__Exercise tasks__:
1) In the City Heights interview, at what event did Little Saigon Foundation conduct its community survey on hate crimes against Asian communities?
2) Rewrite the part of the City Heights interview that opens with the words containing "S: There are" and closes with "to be heard.", switching "passion" to "calling".

__Text excerpt__:

------------------------------------------------------------

In your opinion, what are the most important challenges facing the community of City Heights today?
S: Chasing headlines instead of asking the community what they need. What services are needed to uplift communities of color? We are not doing a deep dive into the issues. We just move from one news incident to the next and without understanding the problem. Little Saigon Foundation conducted a community survey at the Lunar New Year festival on hate crimes against Asian communities. We wanted to understand the true impact beyond the headlines. We learned that many have witnessed or experienced the hate but do not report it.
I also worry that small businesses are moving out of City Heights. They could make more money in other business districts like North park, Adams Avenue, and Convoy if we don’t change the image of City Heights. We need to revitalize City Heights to not lose small businesses and provide more support for them. Also, family income needs to be lifted so they can support their community businesses.
What lessons have you learned throughout your efforts that you would like to pass on to others?
S: There are people with different perspectives. They may not agree with us and what we stand for, but that is the beauty of democracy. We just need to respect the difference and focus on the bigger picture. The bigger picture is a better City Heights.
What advice would you give youth in City Heights? Any encouraging words for our community families during this challenging time?
S: My advice is for them is to find their passion and find a way for their passion to give back to the community. What else is better than giving back to the community? Also, do not be afraid if you look different or speak differently. Share those differences with others and speak out on what you need and what you see. Do not be afraid of your accent. Call your elected officials if your voice needs to be heard.

------------------------------------------------------------

__Data segment__:

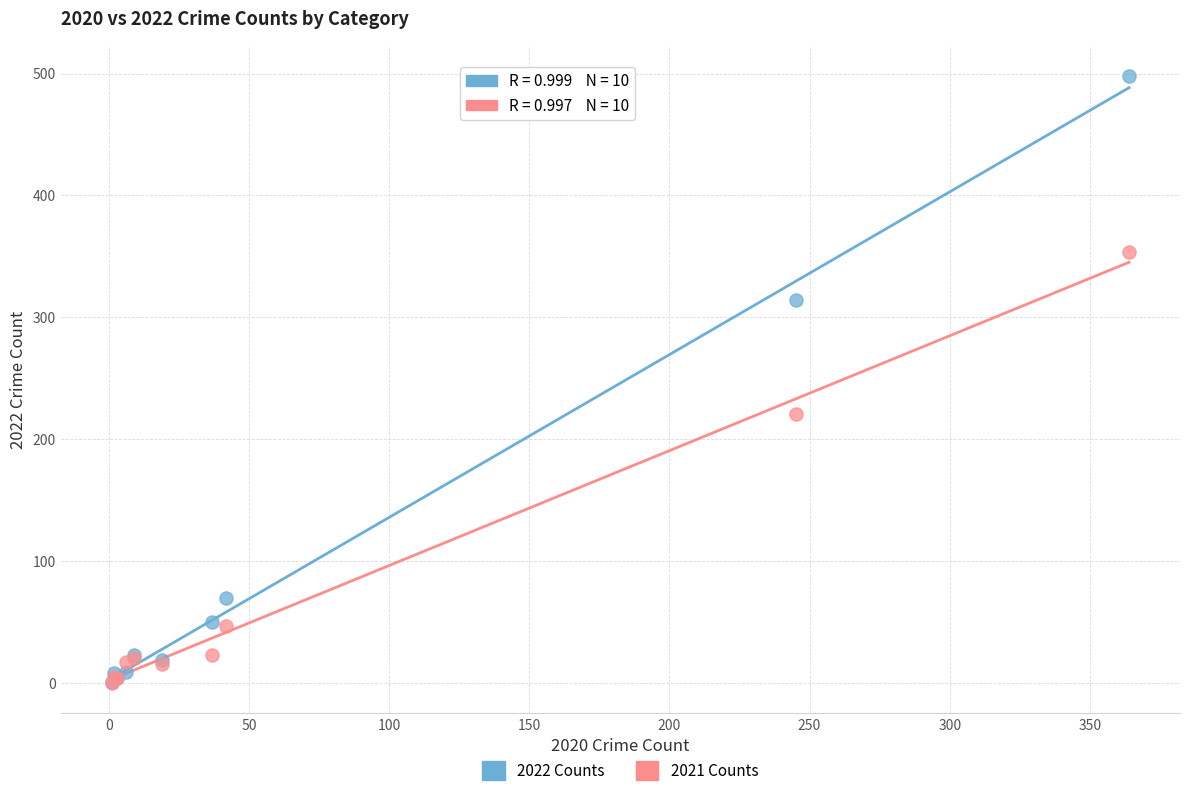

In the 2022 Counts series, what Y value is closest to 249?

314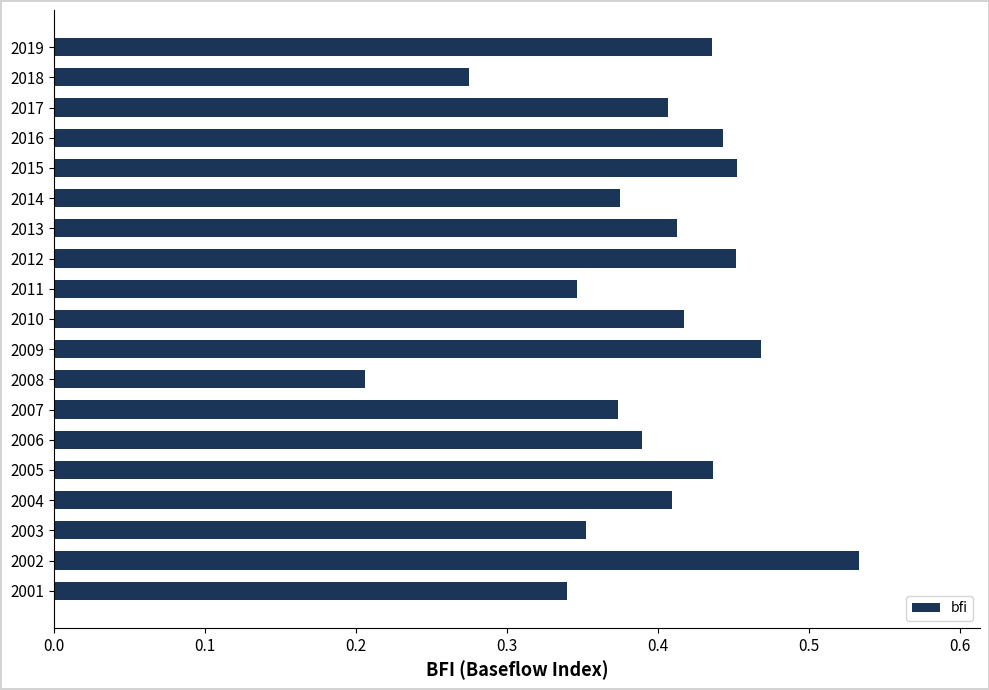

How many values are between 0 and 1?

19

------------------------------------------------------------

__Answers for each item__:
1) The Lunar New Year festival.

2)
S: There are people with different perspectives. They may not agree with us and what we stand for, but that is the beauty of democracy. We just need to respect the difference and focus on the bigger picture. The bigger picture is a better City Heights.
What advice would you give youth in City Heights? Any encouraging words for our community families during this challenging time?
S: My advice is for them is to find their calling and find a way for their calling to give back to the community. What else is better than giving back to the community? Also, do not be afraid if you look different or speak differently. Share those differences with others and speak out on what you need and what you see. Do not be afraid of your accent. Call your elected officials if your voice needs to be heard.